CAtCh: Cognitive Assessment through Cookie Thief

Abstract: Several machine learning algorithms have been developed for the prediction of Alzheimer's disease and related dementia (ADRD) from spontaneous speech. However, none of these algorithms have been translated for the prediction of broader cognitive impairment (CI), which in some cases is a precursor and risk factor of ADRD. In this paper, we evaluated several speech-based open-source methods originally proposed for the prediction of ADRD, as well as methods from multimodal sentiment analysis for the task of predicting CI from patient audio recordings. Results demonstrated that multimodal methods outperformed unimodal ones for CI prediction, and that acoustics-based approaches performed better than linguistics-based ones. Specifically, interpretable acoustic features relating to affect and prosody were found to significantly outperform BERT-based linguistic features and interpretable linguistic features, respectively. All the code developed for this study is available at https://github.com/JTColonel/catch.

An Evaluation of Speech-Based Methods for Cognitive Impairment Prediction

The paper "CAtCh: Cognitive Assessment through Cookie Thief" explores machine learning (ML) approaches for predicting cognitive impairment (CI) using speech data derived from the Cookie Thief Test (CTT). This evaluation focuses on the adaptation of algorithms initially designed for Alzheimer's disease and related dementias (ADRD) to the broader prediction of CI, and investigates whether multimodal approaches leveraging speech and linguistic features provide effective predictive capabilities.

Methodological Overview

The authors systematically evaluate and contrast several open-source ML methods originating from ADRD prediction, alongside approaches from multimodal sentiment analysis (MSA), in predicting CI. These methods include:

1. Heitz et al.: Employs automatic speech recognition (ASR) for deriving linguistic features, followed by a random forest classifier.
2. Chen et al.: Utilizes pre-trained HuBERT models for acoustic feature extraction, adopting a supervised fine-tuning approach.
3. Ying et al.: Incorporates Wav2Vec2.0 (W2V2) and BERT for unimodal embeddings, supplemented by IS10 acoustic features for a multimodal setup.
4. Farzana et al.: Leverages both linguistic and prosodic features in a multimodal framework, employing SVM for classification.
5. MISA and MFN: MSA architectures adapted to CI prediction, employing text and audio modalities without video.

To assess these methods, the authors apply a robust evaluation protocol, comprising 100 stratified train-test splits and repetitive performance evaluation via AUC and Fmax metrics.

Key Findings

Performance Highlights

• Multimodal Methods Superiority: Consistent with expectations, multimodal methods generally outperform unimodal ones, although a significant exception is noted with Farzana et al.'s method, where an acoustics-only configuration proved superior.
• Acoustic Features Superiority: Acoustic features, especially those interpretable—such as prosody from the DisVoice toolbox and IS10 features—outperformed linguistic features in several configurations. This denotes a potential advantage of acoustic signatures over linguistic structures in detecting CI across diverse populations.

Specific Method Insights

• MISA and MFN: These methods from MSA, while showing potential, did not outperform Ying et al.'s configuration with statistical significance. The study hints at future improvements with larger datasets and inclusion of a third, potentially video, modality.
• Ying et al.: Demonstrated that avoiding fine-tuning the upstream models results in slightly improved outcomes, mitigating potential overfitting concerns—a vital insight given the limited data size.

Broader Implications

The findings suggest a significant application potential for automated, non-invasive CI screening in clinical settings. The established superiority of acoustic features over linguistic ones in CI prediction could advocate for their prioritization in future models, especially across multilingual cohorts. Furthermore, the paper emphasizes the prospect of enhancing MSA models by incorporating additional modalities and optimizing training regimes to accommodate data constraints.
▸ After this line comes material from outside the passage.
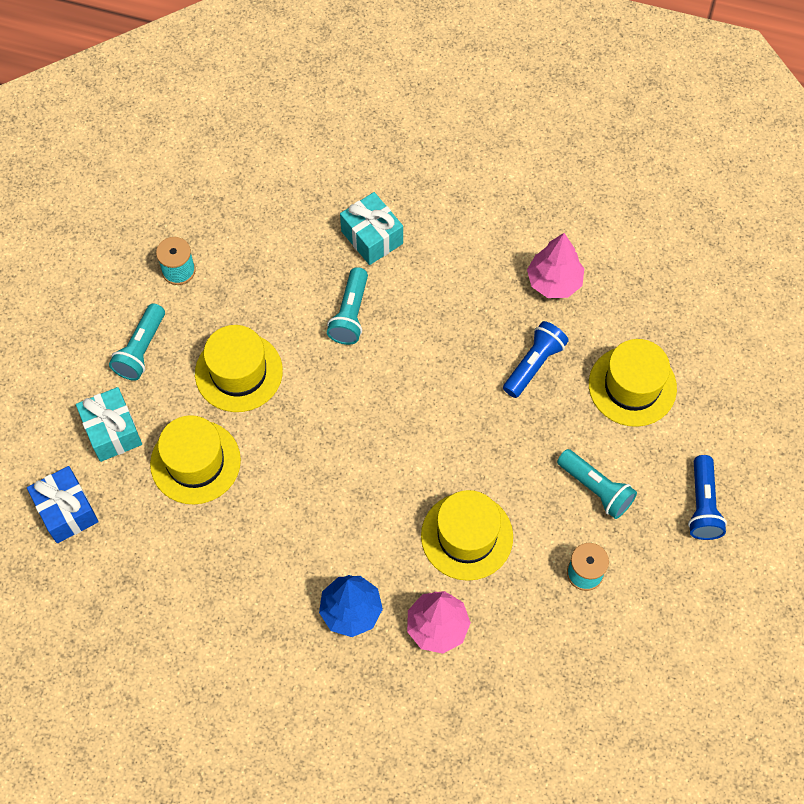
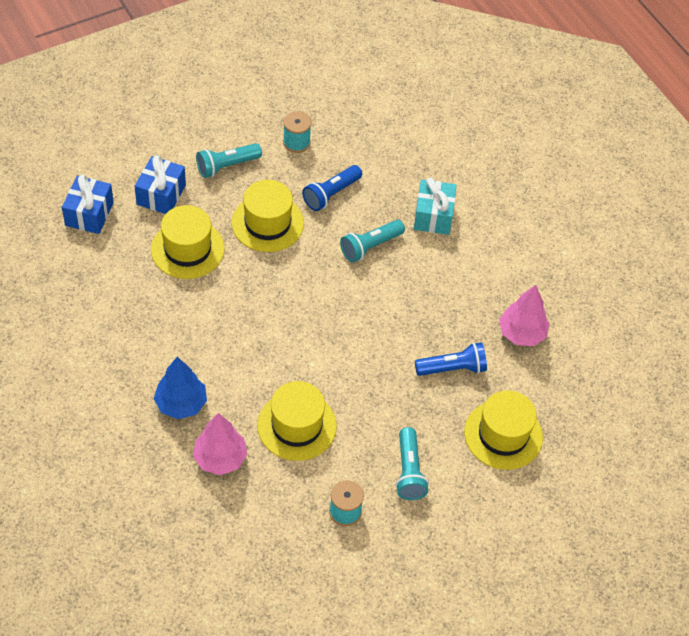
camera: 40 degrees right, 10 degrees down
(112, 431) = (161, 195): turquoise gift -> blue gift
(702, 505) = (468, 542): blue flashlight -> blue flashlight (331, 194)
Conclusion and Future Work

The study paves the way for refining speech-based CI prediction, emphasizing the promising roles of interpretable acoustic features and the challenges of model fine-tuning given limited data. Future research could focus on expanding datasets, exploring additional modalities, and developing more sophisticated multimodal fusion techniques. The repository released by the authors stands as a resourceful asset for the community, facilitating continued advancements in this domain.